At least five Senate Republicans have indicated that they plan to support the House-passed “Respect for Marriage Act,” drawing ire from social conservative groups for backing a bill that would codify the redefinition of marriage into law.
The Respect for Marriage Act, which would codify the 2015 United States Supreme Court decision Obergefell v. Hodges that legalized same-sex marriage nationwide into federal law, passed the Democrat-controlled House last week. Forty-seven Republicans joined all Democrats in voting for the measure, which would repeal the Defense of Marriage Act that defines marriage as a union between one man and one woman and require all states to recognize same-sex marriages.
The push to pass the legislation stems from concern that the Supreme Court will revisit the Obergefell case, as Supreme Court Justice Clarence Thomas suggested it should in a concurring opinion in the June 24 Dobbs v. Jackson Women’s Health Organization ruling that overturned the Roe v. Wade decision legalizing abortion nationwide. Thomas chastised the idea of “substantive due process,” which was used to justify the assertion that the U.S. Constitution contained a right to an abortion, as a “legal fiction.”

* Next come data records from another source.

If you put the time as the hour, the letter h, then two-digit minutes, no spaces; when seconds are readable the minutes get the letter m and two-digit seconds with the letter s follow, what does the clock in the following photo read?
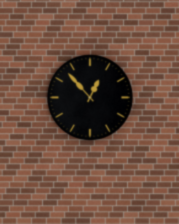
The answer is 12h53
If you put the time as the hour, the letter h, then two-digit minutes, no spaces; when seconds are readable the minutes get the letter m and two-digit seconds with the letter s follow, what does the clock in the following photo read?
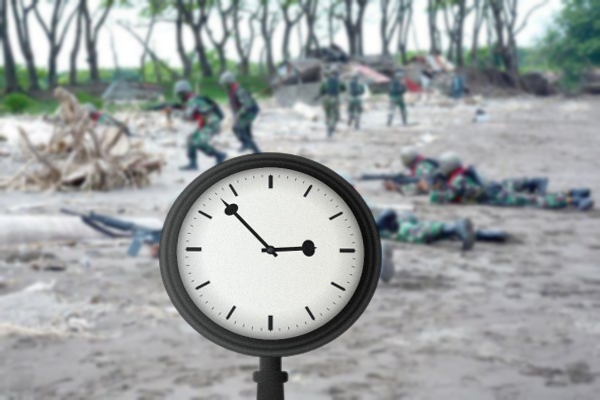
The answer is 2h53
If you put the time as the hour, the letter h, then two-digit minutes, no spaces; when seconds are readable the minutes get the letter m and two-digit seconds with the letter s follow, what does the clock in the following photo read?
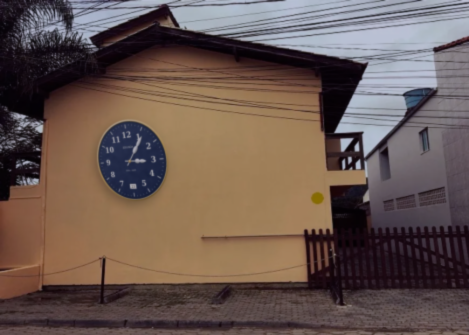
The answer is 3h06
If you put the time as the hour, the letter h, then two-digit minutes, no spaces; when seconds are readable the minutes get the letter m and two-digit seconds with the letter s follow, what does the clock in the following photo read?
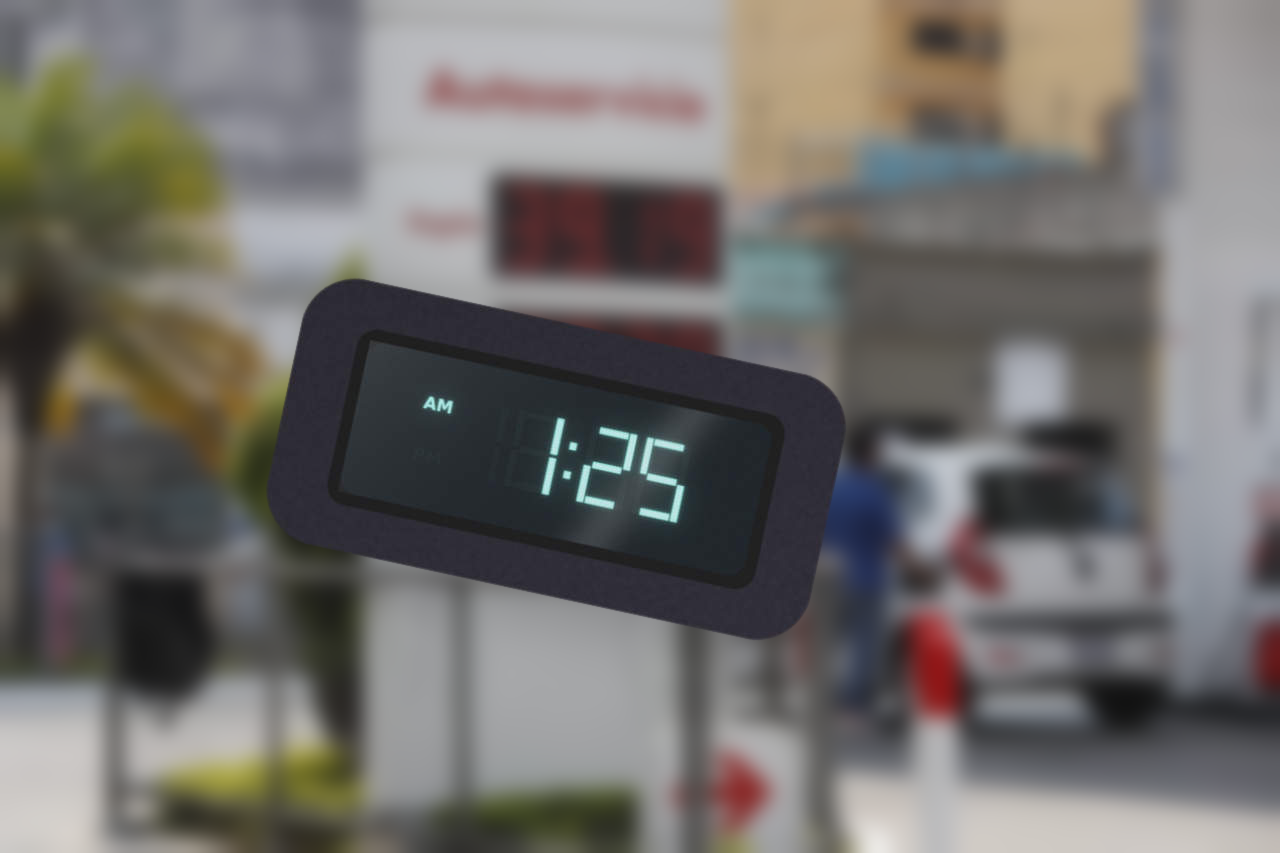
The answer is 1h25
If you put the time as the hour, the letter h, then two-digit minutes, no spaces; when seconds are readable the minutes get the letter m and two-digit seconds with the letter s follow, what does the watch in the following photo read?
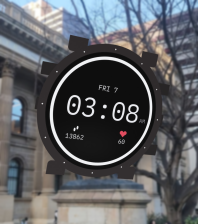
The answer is 3h08
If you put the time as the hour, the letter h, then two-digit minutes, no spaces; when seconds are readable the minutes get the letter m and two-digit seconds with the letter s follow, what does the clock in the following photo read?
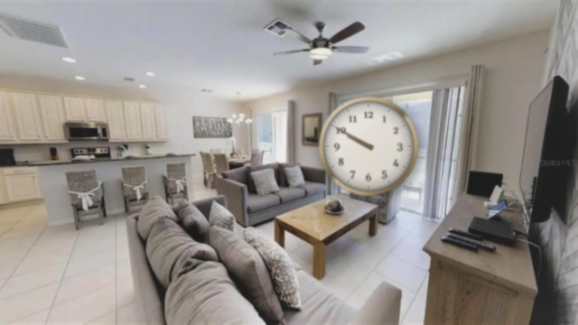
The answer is 9h50
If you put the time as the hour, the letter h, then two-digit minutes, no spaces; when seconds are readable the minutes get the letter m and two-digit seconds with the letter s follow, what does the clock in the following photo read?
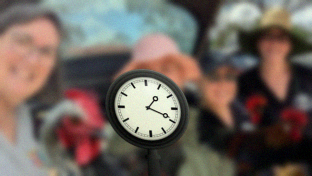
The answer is 1h19
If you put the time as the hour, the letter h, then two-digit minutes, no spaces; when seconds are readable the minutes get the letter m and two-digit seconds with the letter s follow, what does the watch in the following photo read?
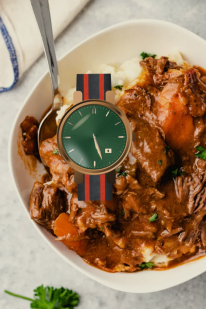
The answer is 5h27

While Thomas expressed a desire to “reconsider all of this Court’s substantive due process precedents,” including Obergefell, he thought the court should determine whether “other constitutional provisions guarantee the myriad rights that our substantive due process cases have generated.” At the same time, he agreed with the majority opinion in Dobbs’ declaration that “nothing in this opinion should be understood to cast doubt on precedents that do not concern abortion.”

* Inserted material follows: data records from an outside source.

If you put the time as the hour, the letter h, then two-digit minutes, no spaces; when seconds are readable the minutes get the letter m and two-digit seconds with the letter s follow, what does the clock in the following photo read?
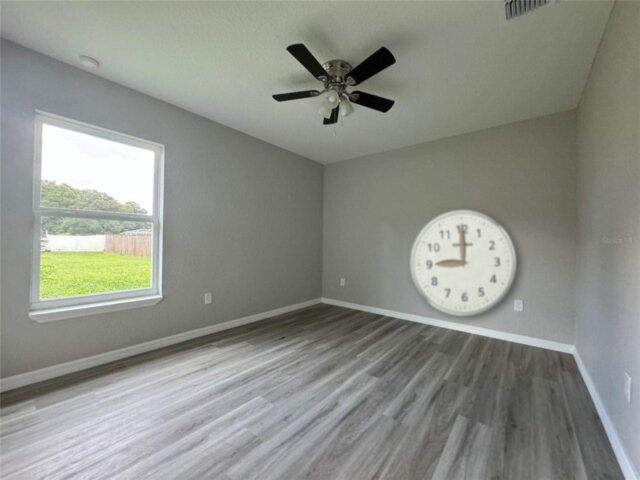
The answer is 9h00
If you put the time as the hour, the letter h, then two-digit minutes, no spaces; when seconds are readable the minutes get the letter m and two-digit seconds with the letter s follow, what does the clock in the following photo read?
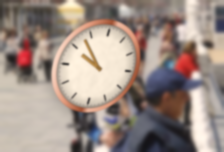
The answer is 9h53
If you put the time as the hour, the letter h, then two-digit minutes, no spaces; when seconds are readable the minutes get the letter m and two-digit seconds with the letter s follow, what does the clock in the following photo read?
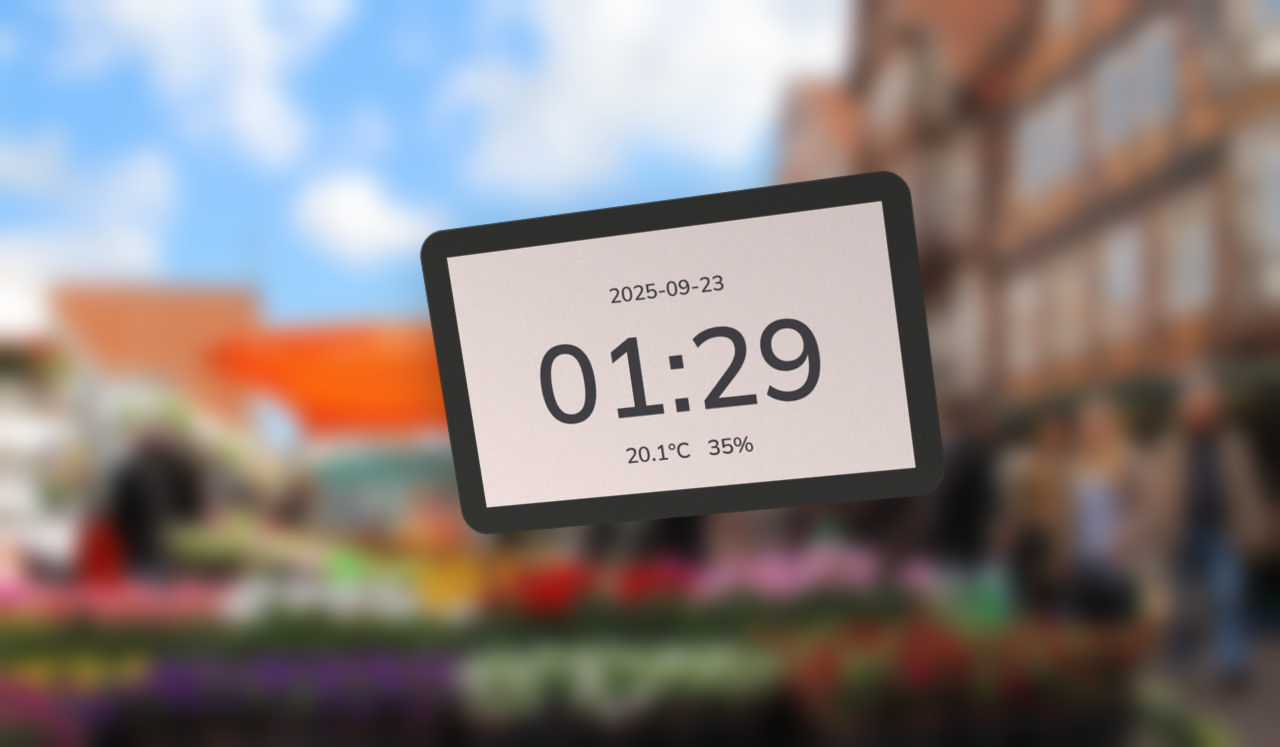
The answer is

The Respect for Marriage Act now awaits action in the Senate, where most legislation requires 60 votes to pass. In order for the bill to become law, it would need to secure the support of all 50 Senate Democrats and at least 10 Republican senators. So far, at least five Senate Republicans have indicated that they are likely or certain to support the bill.
Sen. Susan Collins, R-Maine, serves as a sponsor of the legislation and released a statement in support of the measure when it was first introduced. “This bill is another step to promote equality, prevent discrimination, and protect the rights of all Americans,” she said.

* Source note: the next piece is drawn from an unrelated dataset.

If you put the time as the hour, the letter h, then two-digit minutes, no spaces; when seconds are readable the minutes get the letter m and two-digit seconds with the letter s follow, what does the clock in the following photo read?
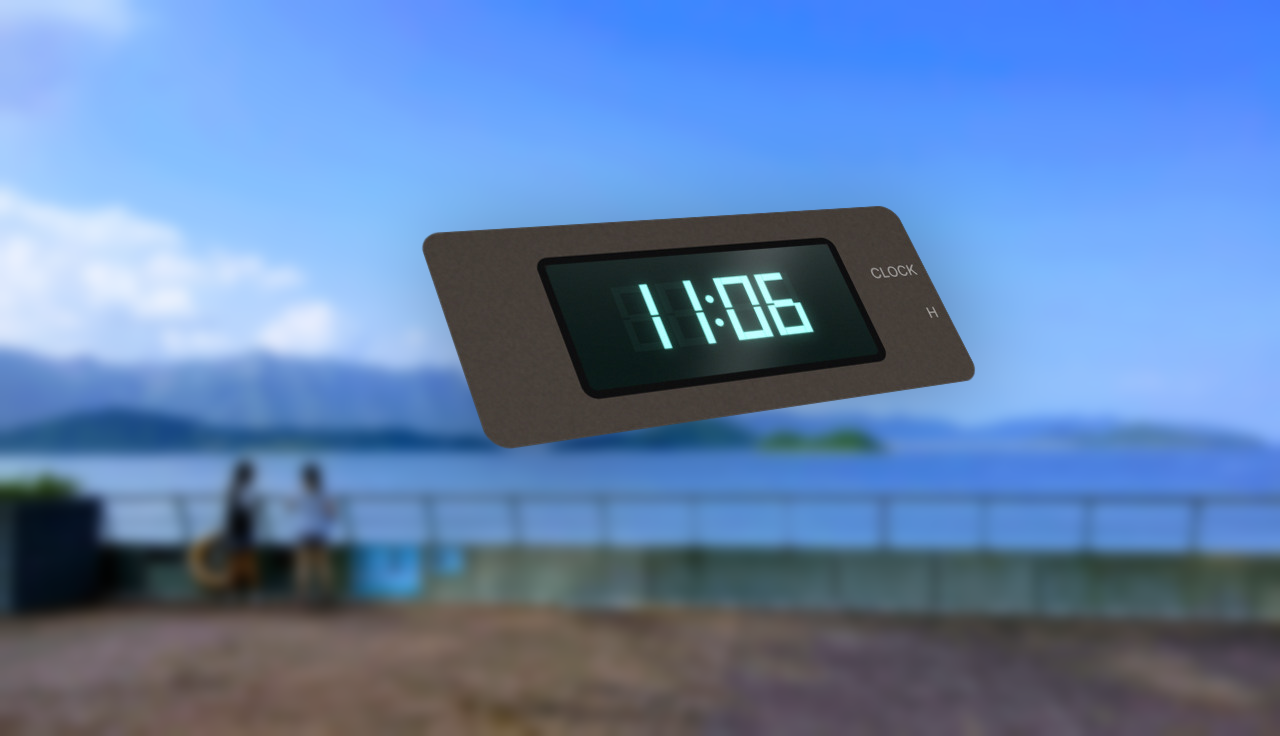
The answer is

Sen. Lisa Murkowski, R-Alaska, told CNN’s Manu Raju that “Not only would I like to see Roe, Casey and Griswold on contraception codified but I have also made clear my support for gay marriage years ago.” She vowed to “look at what the House is doing and see what that might mean here on the Senate side.” In brief remarks to Raju, Sen. Thom Tillis, R-N.C., said he “probably will” support the bill.
Raju identified Sen. Rob Portman, R-Ohio, as a “backer of [the] same-sex marriage bill” in a tweet Thursday. Sen. Ron Johnson, R-Wis., explained to the Milwaukee Journal Sentinel that “Even though I feel the Respect for Marriage Act is unnecessary, should it come before the Senate, I see no reason to oppose it.”
Several Republican senators remain undecided on the bill but a handful have explicitly come out in opposition to it. Sen. Bill Cassidy, R-La., called it a “silly messaging bill” while speaking to Raju. At the same time, the CNN correspondent listed Sen. Lindsey Graham, R-S.C., and Sen. Marco Rubio, R-Fla., as confirmed “Nos” on the Respect for Marriage Act.
Sens. John Cornyn and Ted Cruz of Texas, along with Sen. Josh Hawley, R-Mo., Sen. James Inhofe, R-Okla., and Sen. Roger Wicker, R-Miss., responded to CNN’s inquiries about their position on the bill by characterizing themselves as probable or definite “Nos.”
The sizable amount of Republican support for the Respect for Marriage Act in the House and the noncommittal responses by many Republicans about their intentions on whether or not to vote for the bill does not sit well with Tony Perkins, president of the socially conservative think-tank Family Research Council.
In an op-ed for The Christian Post, Perkins warned that support for the Respect for Marriage Act could “eat into the margins the GOP needs in November,” referring to the upcoming midterm elections.
“We have a Republican Party willing to go to the mat for sports but seemingly unwilling to stand up for an institution whose redefinition has ignited a firestorm of persecution in America — the same redefinition that’s at the bitter root of so many evils we’re fighting today in school classrooms, public libraries, [and] our daughters’ locker rooms,” he wrote.
Perkins maintained that “If Republicans want to stick their finger in the cultural winds to decide where they stand on timeless truths, then they are throwing away everything the American people have come to respect about today’s party — their courage, their common sense, their conviction.”
Data collected by Public Religion Research Institute in 2021 revealed that 68% of Americans support same-sex marriage. Majorities oppose same-sex marriage in Mississippi (55%) and Arkansas (52%) while only a plurality (49%) support it in Alabama.
The Democrat-controlled House has also approved the Right to Contraception Act, which would codify the 1965 Supreme Court decision Griswold v. Connecticut finding a right to contraception into law. Griswold was another “substantive due process” case singled out by Thomas for possible reconsideration. The Right to Contraception Act received only eight votes from Republicans, significantly fewer than the Respect for Marriage Act.